Safran pushes the boundaries
Come to the edge, he said. They said: We are afraid. Come to the edge, he said. They came. He pushed them and they flew.
— Guillaume Apollinaire
John Safran is arguably Australia’s King of Satire. After the ‘Make a Realistic Wish’ debacle by the Chasers’ War on Everything, and with the Gruen Transfer going MIA, it was a personal pleasure of mine to see Safran, of John Safran’s Music Jamboree and John Safran vs. God, back on the ABC. This time, he is diving head-first into the messy world of Race Relations, asking the hard questions about racism and religious prejudice, and examining whether we should stay with our tribe or leave it.
The eight part series premiered on Wednesday night amidst a mire of controversy- as with most of Safran’s work- drummed up by the PC police and their minions. Headlines screaming ‘racist’ ‘immoral’ and ‘offensive’ only drove the public interest in the series higher, and the masses were not left unsatisfied.
In an article on ABC Unleashed, Kim Dalton, the ABC‘s Director of Television, laid down the gauntlet. With the show tackling holy cows and pushing the boundaries of good taste, Dalton applauded the intelligence of Safran’s audience, and suggested;“If you think you are going to be offended or outraged (or want to be offended or outraged) then don’t tune in.”
But tune in we did. In a circumnavigation attempt to rival that of Jessica Watson, Safran takes his peculiar brand of squirm-producing, power-subverting humour on the road, crossing state lines, continents, ideologies and even races, in an attempt to push the audience to discover what really keeps them apart.
Is it skin colour? Is it guilt? (In Safran’s case, of the ‘Jewish mother’ variety) Is it simply tribalism? Are we able to leave our prejudices behind, and bring all nations together to become a truly global community, living in peace and harmony? Should we get funky, set some mood lighting and make rainbow babies?
In the series opener, Safran takes gene-based dating to a whole new level, consulting a scientist to determine if his penchant for Eurasian woman is justifiably a genetic preference. As it turns out, a panty-sniff test is just what the doctor ordered, and after stealing a dozen pairs of underwear belonging to childhood friends, a Balinese Princess and Nicole from the Pussycat Dolls, the aromas are put to the blindfolded-test.
Though obscene (“Ooh, good … Oooh, less good”), it is part scientific-fascination and another part creepy. But the fun doesn’t stop there. Throwing in his school-yard Rabbi, a few ex-girlfriends and even some racially-charged pixelation, we are off and running. Oh yes – we head over to Israel and Palestine, land of political (in)correctness, for Safran’s efforts to create the ultimate mixed-race – the Jalestinian.

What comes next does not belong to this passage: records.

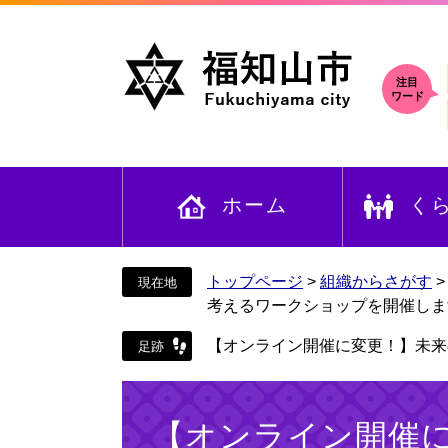
ペ
メ
ー
ニ
ジ
ュ
の
ー
注目
ワード
先
を
頭
飛
で
ば
す
し
ホーム
く
。
て
本
文
へ
トップページ
>
組織からさがす
考えるワークショップを開催しま
【オンライン開催に変更！】未来
本
文
【オンライン開催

An image that will probably be imprinted on my brain forever is Safran smothering a giggle, as his Palestinian boom-operator masturbates about two feet away from him. Crass? Yes. Hilarious? Absolutely. And that is just the beginning of this irreverent, devil-may-care series, which takes public propriety and shoves it back in its box. Of course, ripping through the PC shield we have been covered with for so long requires some grunt (thanks boom-operator guy), and undoubtedly as the series progresses, we will be compelled to take a look at our own prejudices, forced or imbibed, and evaluate their legitimacy.
Not a bad idea, especially considering the trigger for such self-reflection is mostly sexual innuendo, awkward situation comedy and simple laugh-out-loud-can’t-look-away-oh-no-he-didn’t-did-he funny.
Safran hits the G-spot of satire gold with this one. He is bold, unafraid, and blissfully unpretentious in his geek-makes-good style. After Hey Hey It’s Saturday beamed stupidity and crass across the world, Australia gets a chance to redeem itself with a man who is not afraid to push the limits of good taste, as long as he makes his point.
And it is a point excellently made.
John Safran’s Race Relations airs Wednesday nights on ABC1 at 9.30pm, AEDST.